Wall Street is chattering loudly after RBC Capital Markets sent a note to clients Thursday discussing the possibility of a takeover of Disney by Apple.
“We have seen increased discussions among investors regarding ‘How could AAPL gain scale in media/content and what could it do with potential cash repatriation?” Amit Daryanani wrote in the note, according to CNBC.
RBC admits that the deal remains unlikely, but says it makes strategic sense.
“We see a confluence of events that make an acquisition of DIS a ‘greater than 0 percent’ probability event (while odds are low),” Daryanani writes. “AAPL’s focus on services and its inability (so far) to replicate its music/iTunes strategy into content/media make acquiring DIS logical in our view.”
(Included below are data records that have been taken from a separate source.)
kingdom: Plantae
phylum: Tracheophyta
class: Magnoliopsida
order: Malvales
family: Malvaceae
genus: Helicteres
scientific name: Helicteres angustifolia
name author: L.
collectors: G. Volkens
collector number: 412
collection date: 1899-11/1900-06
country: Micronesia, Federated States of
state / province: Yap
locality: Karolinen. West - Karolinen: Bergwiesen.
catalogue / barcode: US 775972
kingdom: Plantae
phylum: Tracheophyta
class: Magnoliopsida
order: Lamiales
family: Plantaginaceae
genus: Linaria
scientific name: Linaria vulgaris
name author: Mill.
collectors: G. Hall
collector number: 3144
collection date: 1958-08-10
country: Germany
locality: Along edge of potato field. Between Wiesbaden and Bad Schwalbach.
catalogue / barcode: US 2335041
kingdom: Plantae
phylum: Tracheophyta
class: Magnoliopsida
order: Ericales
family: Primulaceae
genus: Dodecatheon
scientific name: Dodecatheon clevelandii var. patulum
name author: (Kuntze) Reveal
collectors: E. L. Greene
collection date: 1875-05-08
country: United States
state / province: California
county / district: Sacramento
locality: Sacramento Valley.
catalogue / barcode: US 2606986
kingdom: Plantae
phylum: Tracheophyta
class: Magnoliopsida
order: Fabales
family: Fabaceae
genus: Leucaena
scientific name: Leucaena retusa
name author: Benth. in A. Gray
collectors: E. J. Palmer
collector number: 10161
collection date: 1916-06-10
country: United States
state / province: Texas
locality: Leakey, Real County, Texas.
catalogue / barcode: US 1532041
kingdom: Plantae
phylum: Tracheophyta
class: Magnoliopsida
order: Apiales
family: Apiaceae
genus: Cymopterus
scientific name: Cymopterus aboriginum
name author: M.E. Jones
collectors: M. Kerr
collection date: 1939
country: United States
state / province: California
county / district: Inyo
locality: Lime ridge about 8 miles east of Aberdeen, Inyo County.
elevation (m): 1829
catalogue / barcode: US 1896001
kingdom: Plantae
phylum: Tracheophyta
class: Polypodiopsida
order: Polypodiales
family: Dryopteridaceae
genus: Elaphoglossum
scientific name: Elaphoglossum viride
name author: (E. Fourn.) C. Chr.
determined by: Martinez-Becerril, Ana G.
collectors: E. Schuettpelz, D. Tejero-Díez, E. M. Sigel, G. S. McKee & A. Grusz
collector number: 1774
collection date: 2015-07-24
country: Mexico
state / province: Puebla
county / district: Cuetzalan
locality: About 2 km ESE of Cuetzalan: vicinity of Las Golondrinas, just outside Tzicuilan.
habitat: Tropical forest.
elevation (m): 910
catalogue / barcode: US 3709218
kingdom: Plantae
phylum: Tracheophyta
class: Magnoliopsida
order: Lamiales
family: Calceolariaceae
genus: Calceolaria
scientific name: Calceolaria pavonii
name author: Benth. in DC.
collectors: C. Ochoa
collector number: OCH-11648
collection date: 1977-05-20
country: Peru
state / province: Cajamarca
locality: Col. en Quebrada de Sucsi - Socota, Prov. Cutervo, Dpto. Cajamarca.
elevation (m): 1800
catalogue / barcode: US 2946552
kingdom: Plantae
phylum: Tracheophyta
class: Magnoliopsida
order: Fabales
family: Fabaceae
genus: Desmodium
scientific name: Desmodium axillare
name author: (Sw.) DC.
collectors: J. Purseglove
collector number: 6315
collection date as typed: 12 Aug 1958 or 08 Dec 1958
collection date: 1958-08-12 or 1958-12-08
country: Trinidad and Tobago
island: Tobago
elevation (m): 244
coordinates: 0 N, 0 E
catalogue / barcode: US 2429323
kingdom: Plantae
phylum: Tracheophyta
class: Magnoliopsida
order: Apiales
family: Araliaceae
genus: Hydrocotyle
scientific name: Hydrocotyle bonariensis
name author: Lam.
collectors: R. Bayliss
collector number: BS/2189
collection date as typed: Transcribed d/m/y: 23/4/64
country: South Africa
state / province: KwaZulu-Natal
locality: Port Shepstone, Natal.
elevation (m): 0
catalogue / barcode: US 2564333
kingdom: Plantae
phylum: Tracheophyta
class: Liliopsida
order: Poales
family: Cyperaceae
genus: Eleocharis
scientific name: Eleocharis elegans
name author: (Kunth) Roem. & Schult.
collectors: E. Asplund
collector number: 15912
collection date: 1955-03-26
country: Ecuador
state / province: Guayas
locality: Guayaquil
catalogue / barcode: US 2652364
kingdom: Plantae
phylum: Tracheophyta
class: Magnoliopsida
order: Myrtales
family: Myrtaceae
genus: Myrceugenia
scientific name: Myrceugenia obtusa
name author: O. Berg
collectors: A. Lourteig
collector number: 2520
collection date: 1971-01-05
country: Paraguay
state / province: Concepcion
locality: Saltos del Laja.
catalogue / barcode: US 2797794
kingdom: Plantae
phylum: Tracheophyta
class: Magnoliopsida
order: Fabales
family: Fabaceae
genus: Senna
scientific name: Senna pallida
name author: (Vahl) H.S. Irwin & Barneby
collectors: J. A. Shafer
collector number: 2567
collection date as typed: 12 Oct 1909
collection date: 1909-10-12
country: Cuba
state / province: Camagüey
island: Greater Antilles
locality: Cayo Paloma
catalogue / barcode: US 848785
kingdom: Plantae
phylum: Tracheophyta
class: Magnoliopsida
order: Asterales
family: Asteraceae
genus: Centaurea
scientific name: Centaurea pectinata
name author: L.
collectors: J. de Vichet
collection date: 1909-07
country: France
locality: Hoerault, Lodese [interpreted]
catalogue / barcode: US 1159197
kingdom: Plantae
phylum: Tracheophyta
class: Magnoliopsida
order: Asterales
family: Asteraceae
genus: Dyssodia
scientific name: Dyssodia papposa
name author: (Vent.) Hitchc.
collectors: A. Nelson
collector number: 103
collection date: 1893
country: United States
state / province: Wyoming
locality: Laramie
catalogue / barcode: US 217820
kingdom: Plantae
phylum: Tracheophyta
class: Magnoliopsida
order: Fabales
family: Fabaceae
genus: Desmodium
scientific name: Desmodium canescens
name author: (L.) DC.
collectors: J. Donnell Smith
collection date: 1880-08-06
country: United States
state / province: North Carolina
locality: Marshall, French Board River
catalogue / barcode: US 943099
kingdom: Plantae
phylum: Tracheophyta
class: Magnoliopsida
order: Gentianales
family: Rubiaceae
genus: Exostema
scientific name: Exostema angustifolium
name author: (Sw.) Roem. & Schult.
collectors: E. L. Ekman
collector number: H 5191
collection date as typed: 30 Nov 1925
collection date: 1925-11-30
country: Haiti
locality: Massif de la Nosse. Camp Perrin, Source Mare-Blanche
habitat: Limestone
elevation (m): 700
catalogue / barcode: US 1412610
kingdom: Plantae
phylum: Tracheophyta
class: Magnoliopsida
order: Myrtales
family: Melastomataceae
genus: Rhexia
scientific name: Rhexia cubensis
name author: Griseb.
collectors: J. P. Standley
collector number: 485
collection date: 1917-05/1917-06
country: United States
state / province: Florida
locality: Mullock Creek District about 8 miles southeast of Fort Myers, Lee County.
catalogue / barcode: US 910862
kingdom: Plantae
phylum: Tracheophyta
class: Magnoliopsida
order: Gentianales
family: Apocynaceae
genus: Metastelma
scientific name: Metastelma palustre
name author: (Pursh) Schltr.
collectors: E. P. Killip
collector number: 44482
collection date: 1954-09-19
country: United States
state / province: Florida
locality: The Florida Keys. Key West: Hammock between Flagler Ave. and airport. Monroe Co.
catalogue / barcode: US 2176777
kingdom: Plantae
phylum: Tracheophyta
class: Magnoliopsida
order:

“Daryanani cited Apple CEO Tim Cook’s comments that ‘deal size isn’t a negating factor’ for its future mergers and acquisitions,” CNBC reports. “In addition, the analyst noted the Republican tax repatriation holiday proposals, where corporations can bring home overseas earnings at a lower tax rate. If this tax reform becomes law, the iPhone maker will have access to its more than $200 billion held abroad for acquisitions, he said.”
Variety notes that such a takeover would create a company worth $1 trillion, which RBC’s analysis says would have “almost limitless opportunities in content and technology.”